Known Issues when Using MPI

This pages holds known issues observed with MPI and concrete MPI implementations.

Mpirun on partition alphaand ml

Using mpirun on partitions alpha and ml leads to wrong resource distribution when more than one node is involved. This yields a strange distribution like e.g. SLURM_NTASKS_PER_NODE=15,1 even though --tasks-per-node=8 was specified. Unless you really know what you're doing (e.g. use rank pinning via perl script), avoid using mpirun.

Another issue arises when using the Intel toolchain: mpirun calls a different MPI and caused a 8-9x slowdown in the PALM app in comparison to using srun or the GCC-compiled version of the app (which uses the correct MPI).

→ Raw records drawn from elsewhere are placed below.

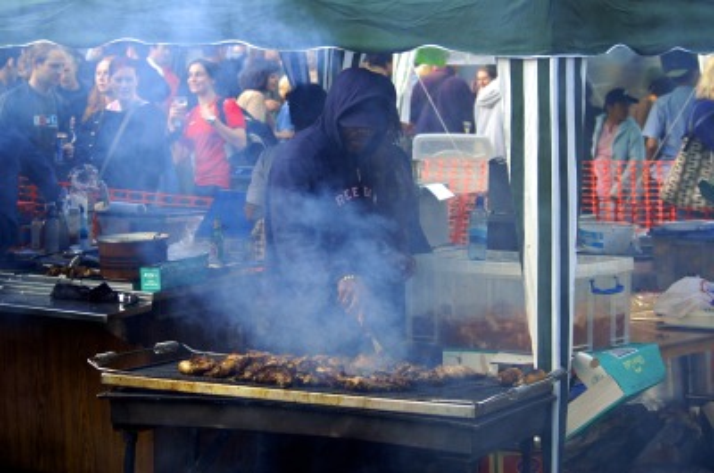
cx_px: 357
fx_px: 2227
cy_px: 236
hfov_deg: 18.2
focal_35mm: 112
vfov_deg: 12.1
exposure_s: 1/100
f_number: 5
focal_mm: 75
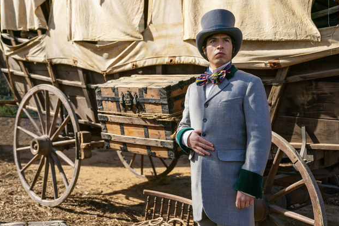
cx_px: 170
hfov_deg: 46.4
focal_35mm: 42
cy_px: 112
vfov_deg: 31.9
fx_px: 396
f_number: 2.8
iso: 400
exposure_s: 1/6400
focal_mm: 41
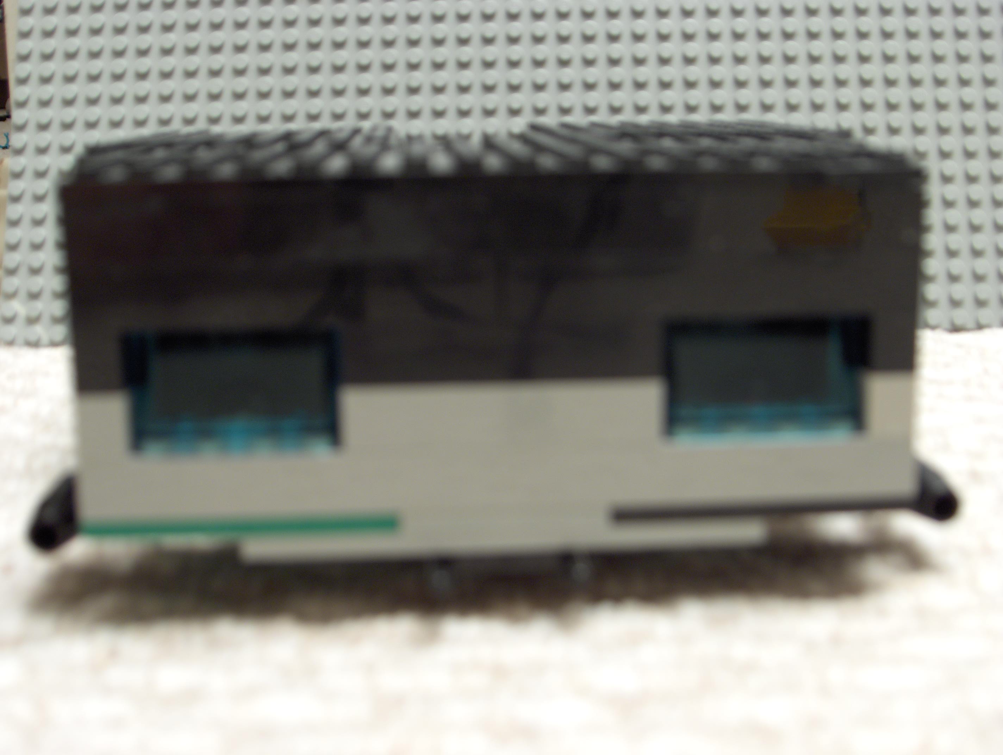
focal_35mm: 44
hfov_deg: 42.9
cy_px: 378
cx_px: 502
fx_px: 1277
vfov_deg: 32.9
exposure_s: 1.17
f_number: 2.9
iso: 100
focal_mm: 9
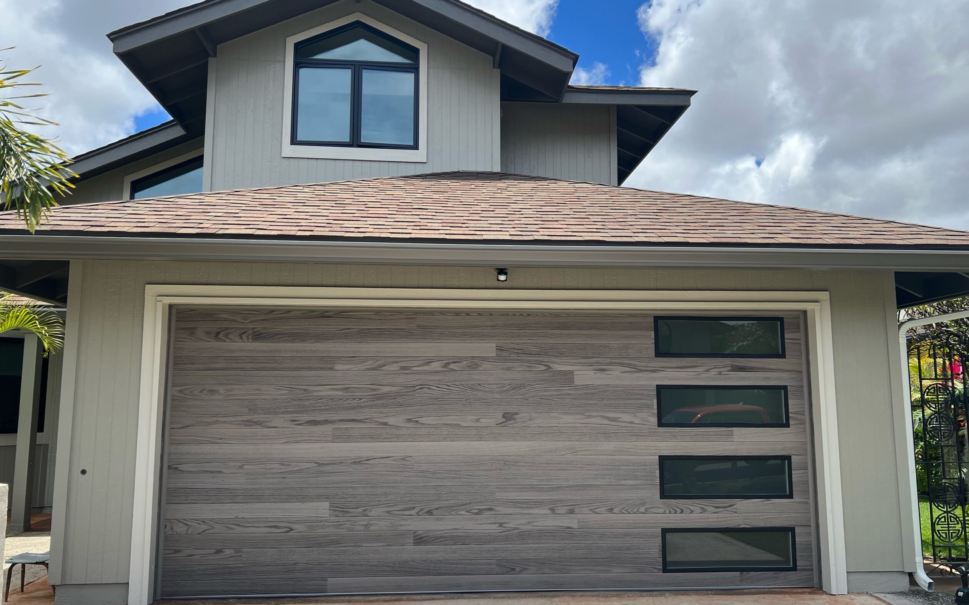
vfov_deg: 44.5
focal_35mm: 28
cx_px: 483
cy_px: 312
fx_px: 739
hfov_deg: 66.5
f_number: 1.5
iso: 50
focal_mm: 5.7
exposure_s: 1/3077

R Parallel Library on Multiple Nodes

Using the R parallel library on MPI clusters has shown problems when using more than a few compute nodes. The error messages indicate that there are buggy interactions of R/Rmpi/OpenMPI and UCX. Disabling UCX has solved these problems in our experiments.

We invoked the R script successfully with the following command:

mpirun -mca btl_openib_allow_ib true --mca pml ^ucx --mca osc ^ucx -np 1 Rscript
--vanilla the-script.R

where the arguments -mca btl_openib_allow_ib true --mca pml ^ucx --mca osc ^ucx disable usage of UCX.

MPI Function MPI_Win_allocate

The function MPI_Win_allocate is a one-sided MPI call that allocates memory and returns a window object for RDMA operations (ref. man page).

Using MPI_Win_allocate rather than separate MPI_Alloc_mem + MPI_Win_create may allow the MPI implementation to optimize the memory allocation. (Using advanced MPI)

It was observed for at least for the OpenMPI/4.0.5 module that using MPI_Win_Allocate instead of MPI_Alloc_mem in conjunction with MPI_Win_create leads to segmentation faults in the calling application . To be precise, the segfaults occurred at partition romeo when about 200 GB per node where allocated. In contrast, the segmentation faults vanished when the implementation was refactored to call the MPI_Alloc_mem + MPI_Win_create functions.